Recuerdo un reportaje televisivo, cuando el benemérito Luis Roldán estaba en busca y captura, que relataba minuciosamente su vertiginosa carrera política. Se examinaban sus primeros pasos en el partido socialista aragonés. Según todos los testimonios, no eran un hombre brillante desde ningún punto de vista. Un alto cargo regional del partido durante aquella época se limitó a describirle del siguiente modo: estaba en todas las reuniones, pero nunca decía nada; nunca, literalmente, decía nada, nunca se pronunciaba.

Ése es, desde un punto de vista de estrategia personal, el mejor modo de hacer política: no hacer ninguna propuesta aventurada, no decir nada altisonante. Estar en todos los lugares en que sea preciso resulta imprescindible, pero, a la hora de pronunciarse, mejor que lo hagan otros. Nada teme más un político que quemarse, y el mejor modo de no hacerlo es dar la callada por respuesta cada vez que alguien pida apoyo a alguna idea peligrosa. Cuando por fin, en las listas electorales, vemos emerger nuevos nombres, cuando surgen de la nada nacientes figuras institucionales, debemos saber que ésa es la recompensa a muchos años de silencio, de lealtad malentendida, de invisibilidad interna, de discreto plegarse a los dictados de la dirección correspondiente, incluso de camaleónica adaptación a las distintas direcciones que se hayan sucedido.

Miguel Herrero de Miñón, Odón Elorza, Joseba Arregi.
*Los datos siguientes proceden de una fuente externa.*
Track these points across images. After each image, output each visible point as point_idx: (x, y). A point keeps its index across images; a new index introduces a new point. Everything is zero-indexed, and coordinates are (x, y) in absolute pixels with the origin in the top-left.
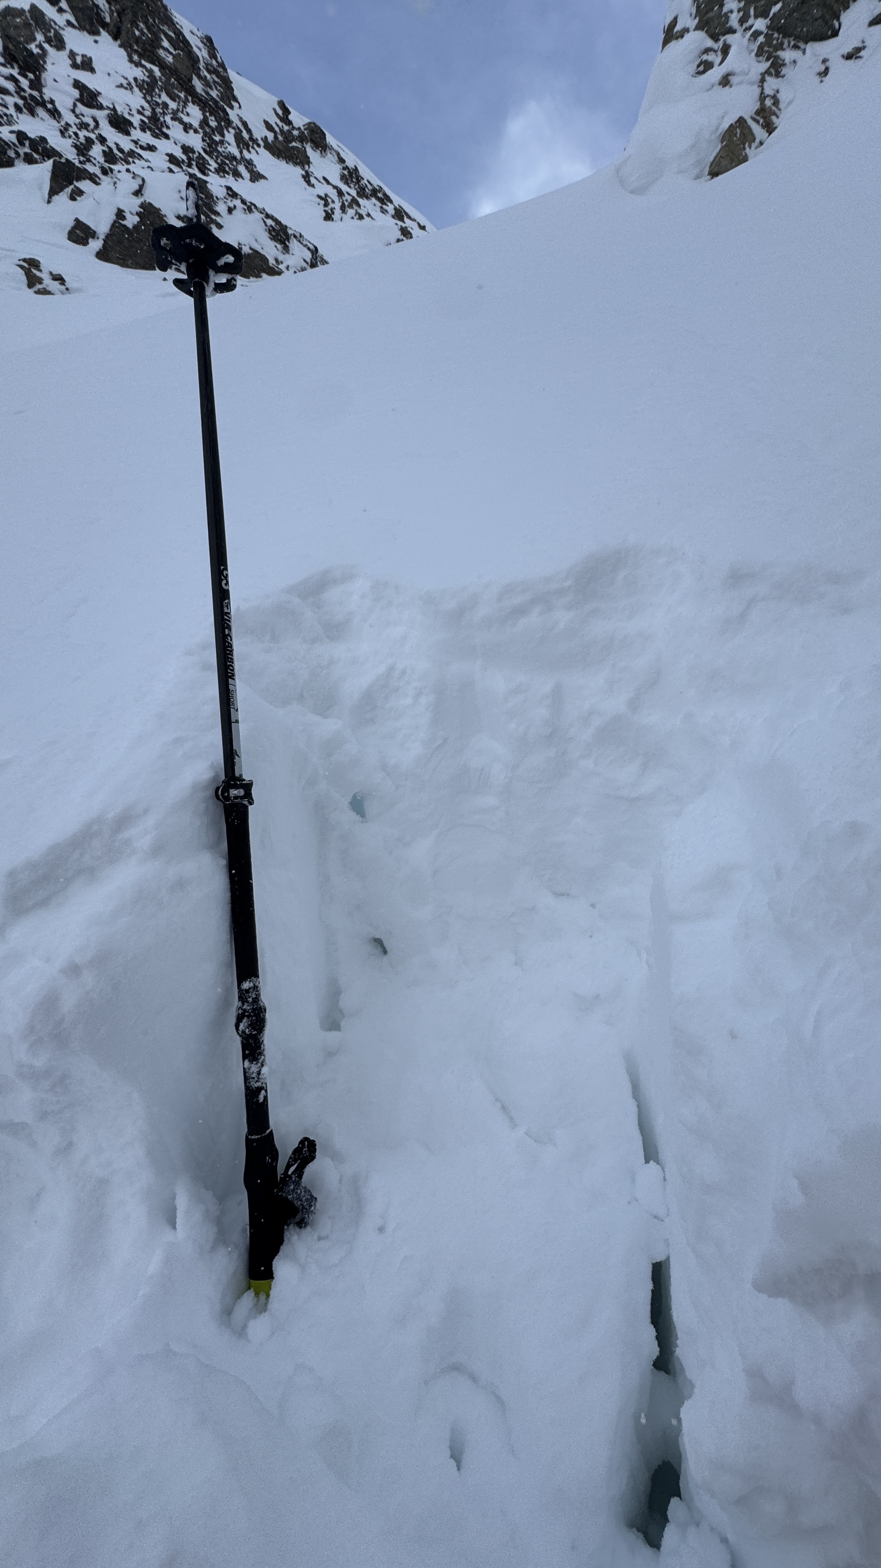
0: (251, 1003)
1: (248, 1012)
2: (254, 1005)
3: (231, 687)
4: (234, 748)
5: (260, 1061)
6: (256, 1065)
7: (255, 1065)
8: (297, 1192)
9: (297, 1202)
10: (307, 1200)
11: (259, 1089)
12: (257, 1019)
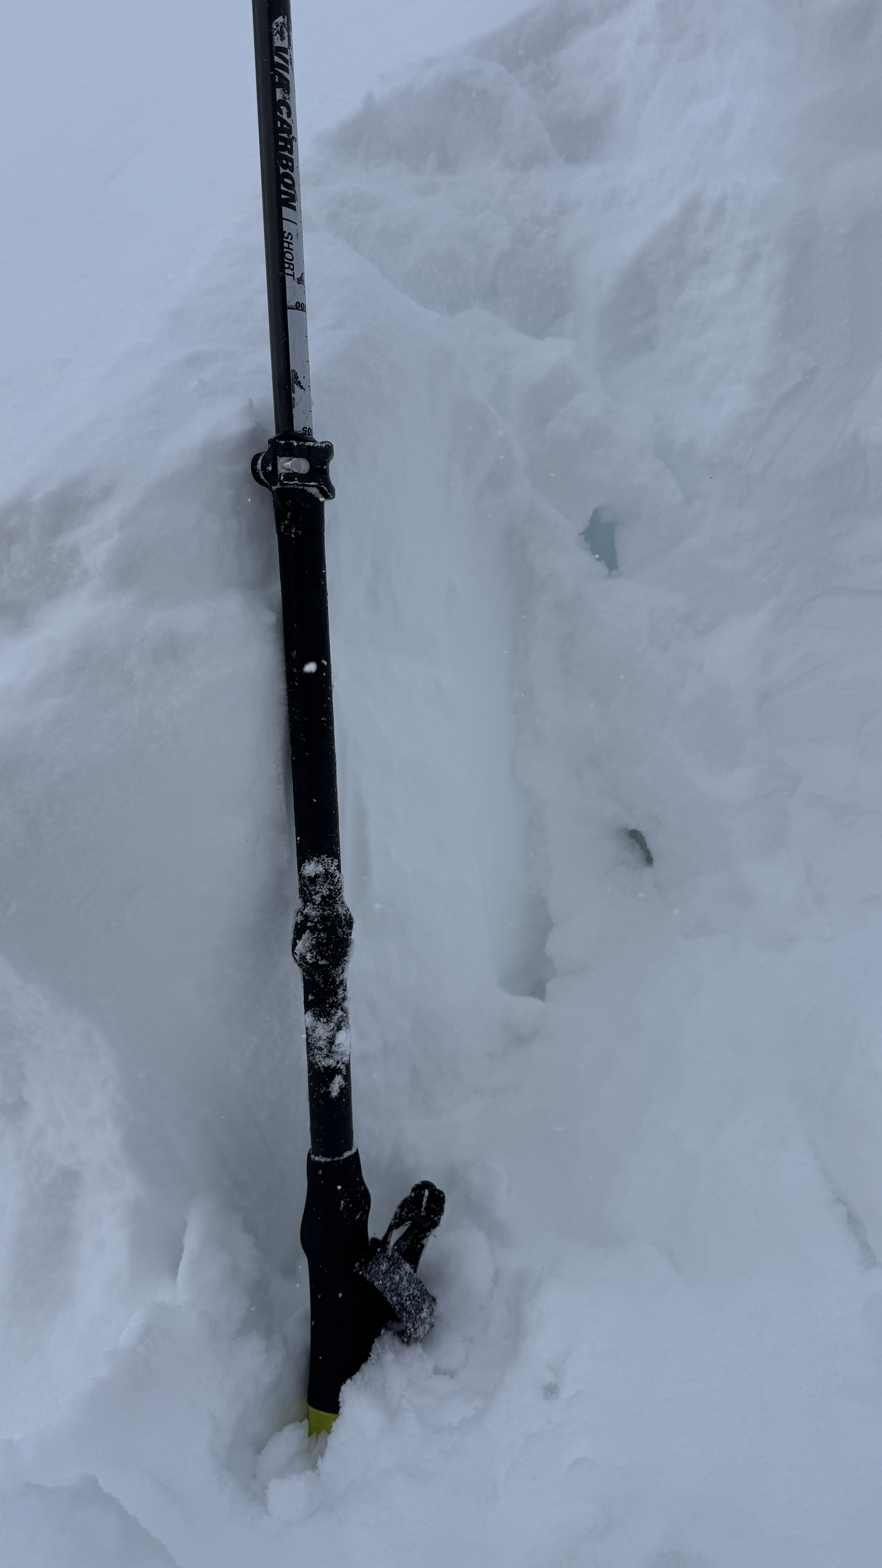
0: (320, 904)
1: (312, 921)
2: (324, 910)
3: (287, 227)
4: (291, 369)
5: (335, 1019)
6: (325, 1026)
7: (322, 1025)
8: (394, 1279)
9: (392, 1296)
10: (412, 1297)
11: (331, 1072)
12: (329, 938)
Políticos demasiado dispuestos a pensar. Con gente así ningún partido llega a ninguna parte. En un momento en que el discurso intelectual adelgaza. En un momento en que algunos intelectuales, indignos de ese nombre, renuncian a analizar la realidad y se limitan a obrar como arietes de sus secretos bienhechores, convendría guardar memoria de políticos que aún no han renunciado a esa forma de coraje que consiste en reflexionar al margen del último sondeo electoral.

Este país se encuentra enfermo de muchas cosas. Y entre tantas otras está la paradoja de que la verdadera heterodoxia se encuentre hoy mejor reflejada en el discurso de políticos marginales que en los propios intelectuales. Alguien también analizará esta curiosa inversión de papeles en el futuro.

Como consuelo de tontos sólo queda la posibilidad de cerrar la boca a algún taxista filósofo o a algún demagogo de taberna cuando vuelva a denunciar ante nosotros que todos los políticos son iguales. Todos los políticos no son iguales: algunos son más iguales que otros.